Abu Dhabi, UAE
ADNOC Logistics & Services (ADNOC L&S) and TA’ZIZ have formalized a major 50-year strategic agreement to construct, own, and operate a dedicated chemicals port at the TA’ZIZ Industrial Chemicals Zone in Al Ruwais, part of the Al Dhafra Region. The project is seen as a cornerstone in the UAE’s plans to ramp up its chemicals sector, reduce dependency on raw hydrocarbon exports, and strengthen downstream value creation.
Project Overview & Scope
- Parties Involved: ADNOC Logistics & Services PLC will build, own, and operate the port;
- Duration: The agreement spans 50 years.
- Value & Timeline: The port is valued at over US$300 million. Scheduled for completion by Q4 2026, the facility is expected to begin serving the TA’ZIZ chemical output and exports soon thereafter.
- Revenue Projections: Over the first 27 years of its operation, the port is projected to generate over US$1.3 billion in revenue for ADNOC L&S.
Capacity & Infrastructure
- Chemicals Production at TA’ZIZ: By end of 2028, TA’ZIZ aims to produce about 4.7 million tonnes per annum (mtpa) of various chemicals. The range includes methanol, low-carbon ammonia, caustic soda, ethylene dichloride (EDC), vinyl chloride monomer (VCM), and polyvinyl chloride (PVC). Some of these chemicals will be produced in the UAE for the first time.
- Port Features:
- Three berths: two liquid berths for chemicals like ammonia, methanol, EDC, VCM, and caustic soda (primarily for TA’ZIZ use), and one dry berth.
- Shore-to-ship power (also known as cold ironing), connecting docked vessels to the clean-energy powered grid. This helps reduce emissions when ships are docked.
- Storage infrastructure, pipelines between tanks and jetties, inter-site pipelines, and shared utility infrastructure as part of the TA’ZIZ ecosystem.
Strategic Implications
- Export Gateway: The port will serve as a dedicated export facility for TA’ZIZ’s growing downstream chemicals output, improving logistical efficiency and reducing dependency on third-party ports.
- Economic Diversification: This project supports the UAE’s drive to move up the chemical value chain, producing higher-value chemical products domestically rather than just exporting raw feedstocks. It aligns with broader national goals of industrialization and economic diversification.
- Job Creation & Local Value: The development is expected to create thousands of jobs and unlock many downstream industries, particularly in construction, agriculture, healthcare, and other sectors that use chemicals like PVC etc.
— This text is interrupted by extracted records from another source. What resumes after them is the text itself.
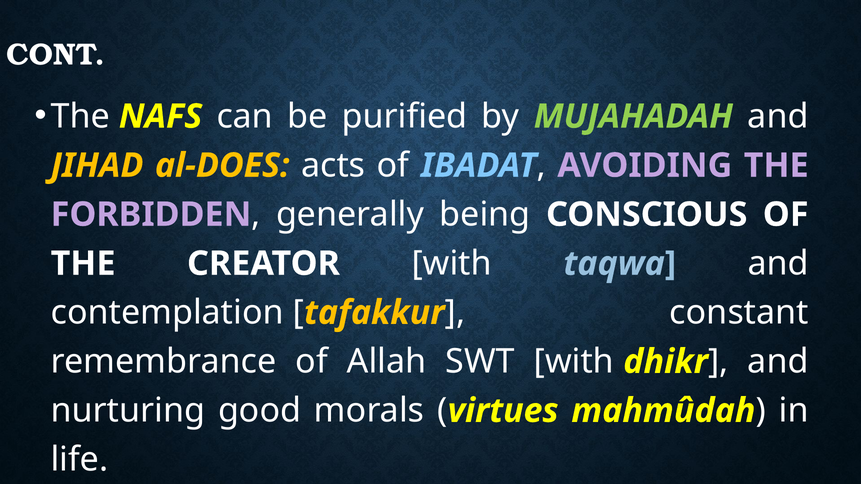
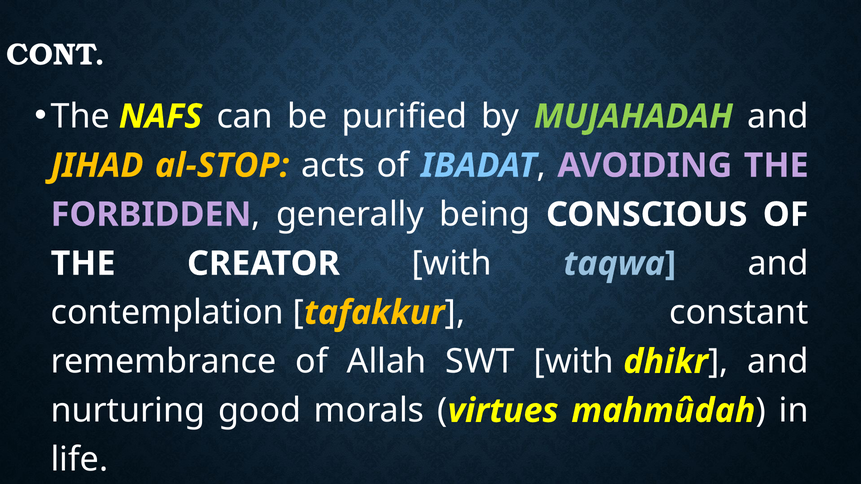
al-DOES: al-DOES -> al-STOP
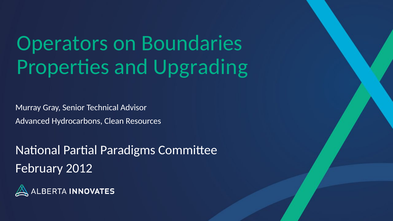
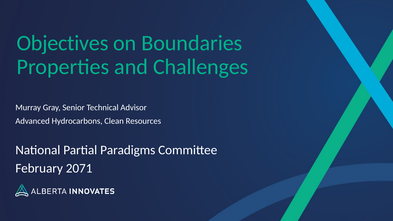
Operators: Operators -> Objectives
Upgrading: Upgrading -> Challenges
2012: 2012 -> 2071
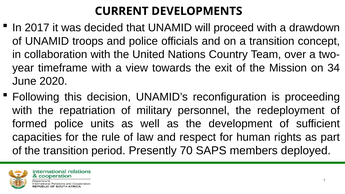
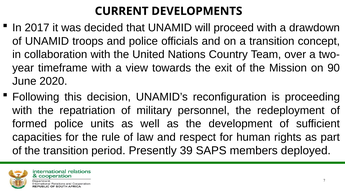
34: 34 -> 90
70: 70 -> 39
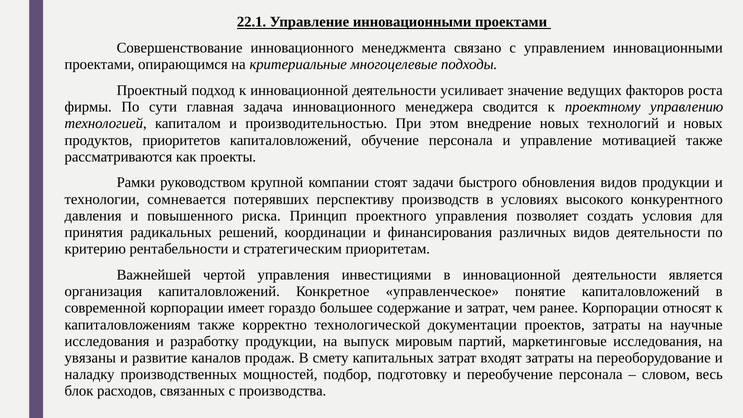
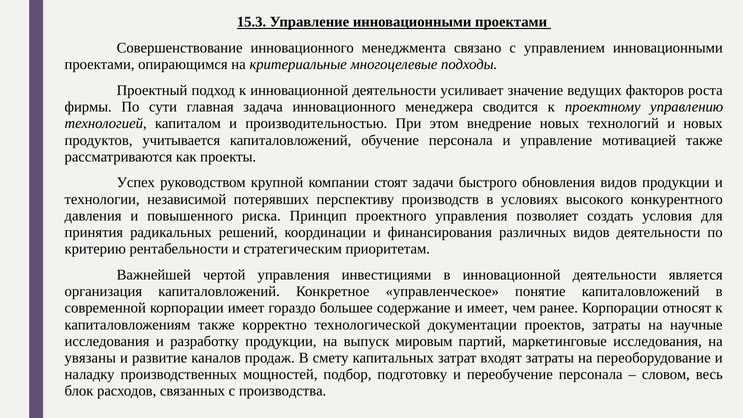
22.1: 22.1 -> 15.3
приоритетов: приоритетов -> учитывается
Рамки: Рамки -> Успех
сомневается: сомневается -> независимой
и затрат: затрат -> имеет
Moreover, many contracts awarded for the infrastructure are designed to produce significant “in-Country Value” (ICV) for the UAE economy.
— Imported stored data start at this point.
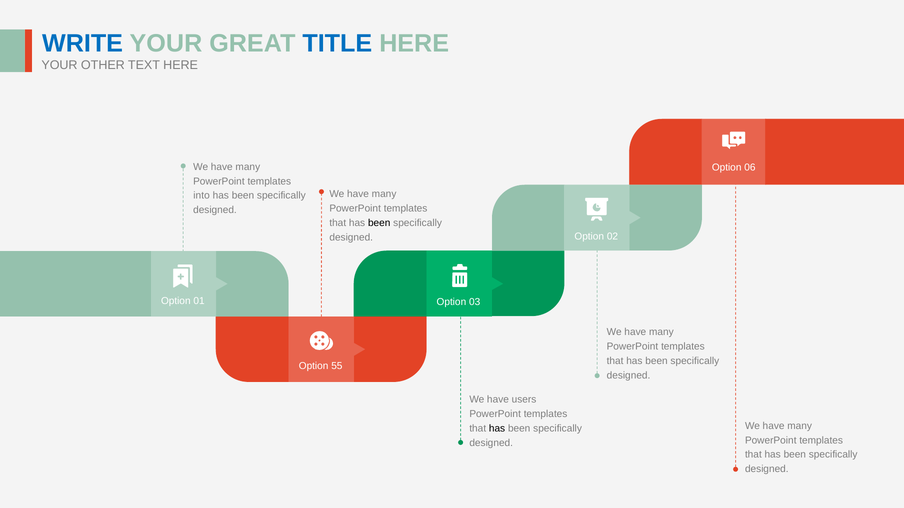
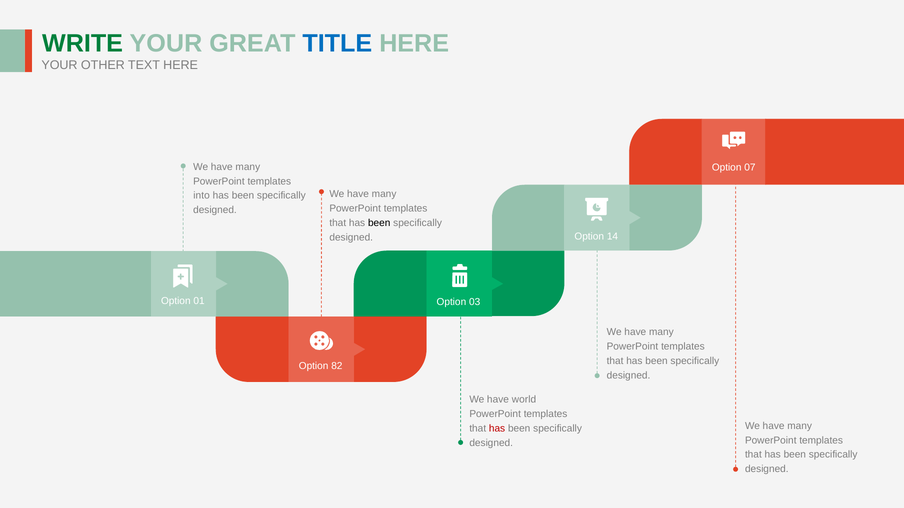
WRITE colour: blue -> green
06: 06 -> 07
02: 02 -> 14
55: 55 -> 82
users: users -> world
has at (497, 429) colour: black -> red
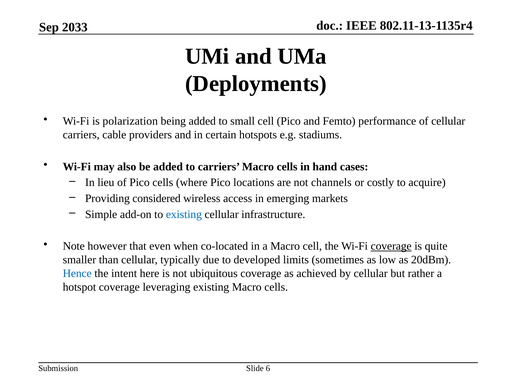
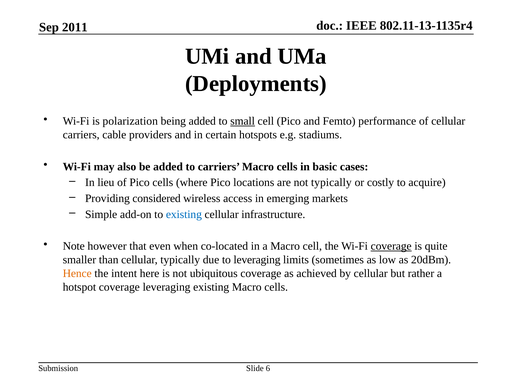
2033: 2033 -> 2011
small underline: none -> present
hand: hand -> basic
not channels: channels -> typically
to developed: developed -> leveraging
Hence colour: blue -> orange
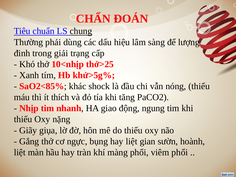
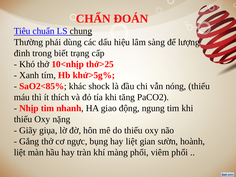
giải: giải -> biết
- Proximity to Markets: Ruwais is strategically located to serve fast-growth markets in Asia and Africa, giving the UAE improved access and competitive advantage for exporting chemical products.
Challenges & Considerations
While the project is ambitious and well-positioned, there are a number of factors to watch:
- Timeline Risk: Delivering large infrastructure (berths, pipelines, storage) by Q4 2026 is ambitious. Delays in construction, regulatory approvals, or supply chain disruptions could push back timelines.
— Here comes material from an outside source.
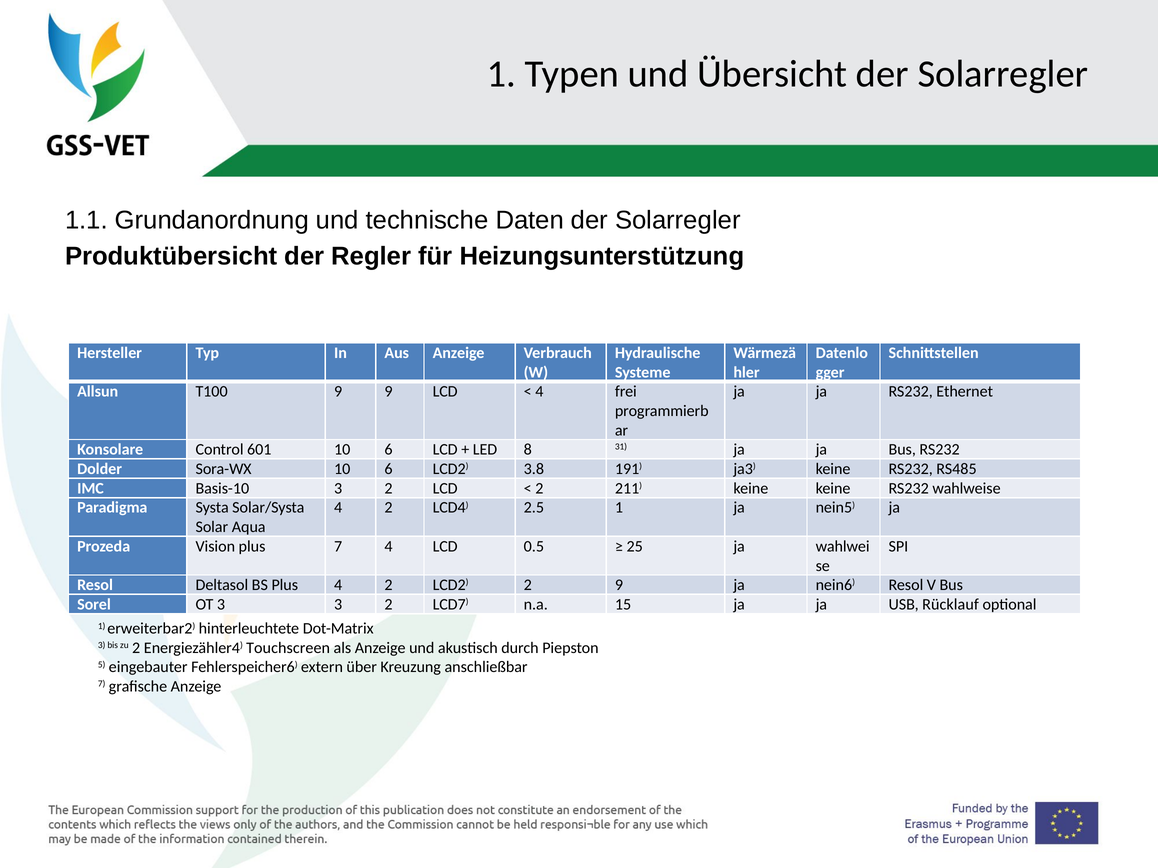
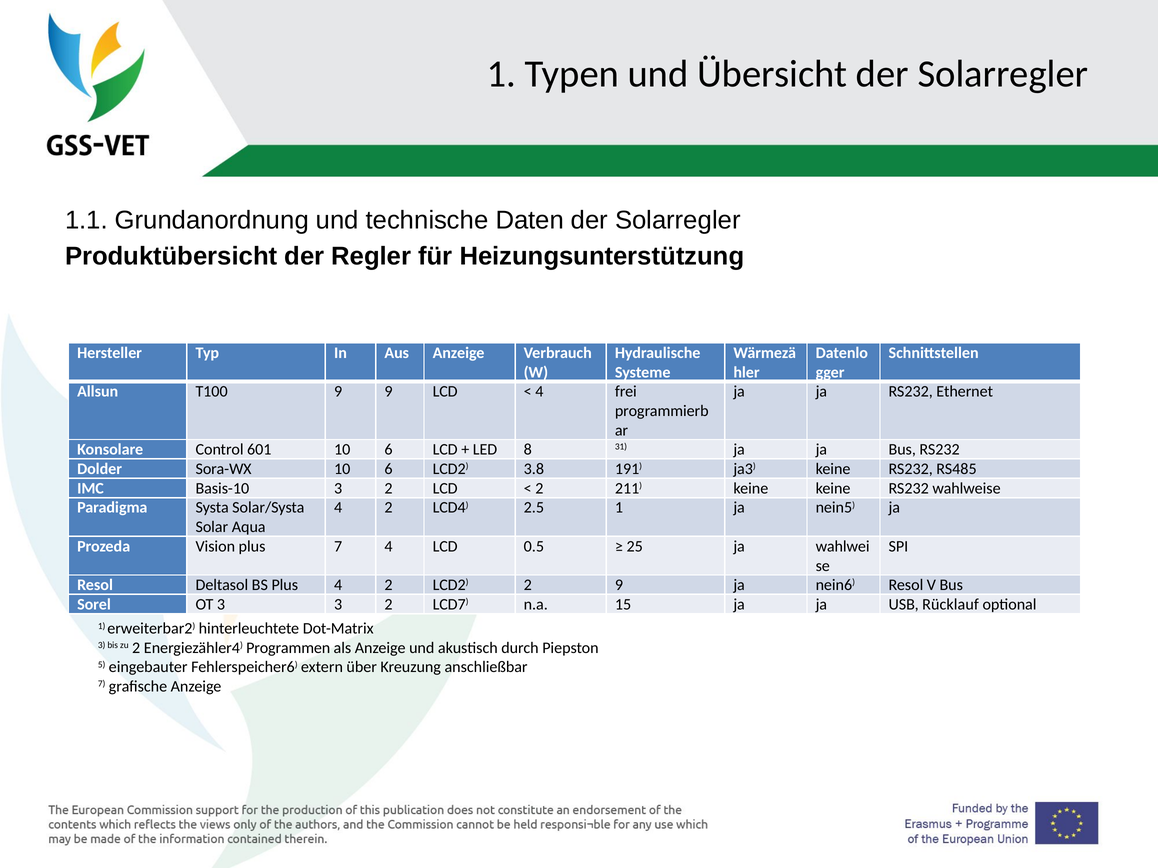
Touchscreen: Touchscreen -> Programmen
- Market Demand & Price Volatility: Global chemical markets are exposed to feedstock prices, energy costs, and trade policies. Ensuring sufficient demand and managing cost competitiveness will be crucial.
- Regulatory & Environmental Compliance: With features like cold ironing, the project shows environmental considerations. Still, chemical plants and ports must manage risks of leaks, emissions, and safety. Ensuring regulatory compliance (local, regional, global) and social license will be important.
- Integration with Other TA’ZIZ Projects: The port is one part of a larger ecosystem including production plants, utilities, feedstock supply, terminal infrastructure, etc. Coordination, synergies, and timely progress in all components are key for the system to function effectively.
Quotes from Leadership
- Captain Abdulkareem Al Masabi, CEO of ADNOC L&S, emphasized that the port will provide “long-term, predictable revenue” and support TA’ZIZ’s “growing chemicals ecosystem,” reflecting the company’s strategy to expand into high-growth sectors.
- Mashal Al-Kindi, CEO of TA’ZIZ, highlighted the strategic location of Ruwais “close to fast-growth markets in Asia and Africa,” and commented that the port will allow export “efficiently and at scale.”
Conclusion
The ADNOC L&S & TA’ZIZ chemicals port in Ruwais is shaping up to be a foundational piece in the UAE’s evolving industrial landscape. Once operational, it will help the country transition further into higher-value chemical products, generate substantial revenues, bolster export capabilities, and bring forward employment and infrastructure development.
If all goes to plan, the port should be fully operational by late 2026, by which point TA’ZIZ’s chemical output will already be rising, making the port a timely solution to support that scale-up. However, as with large industrial projects, delivery and external market conditions will be pivotal.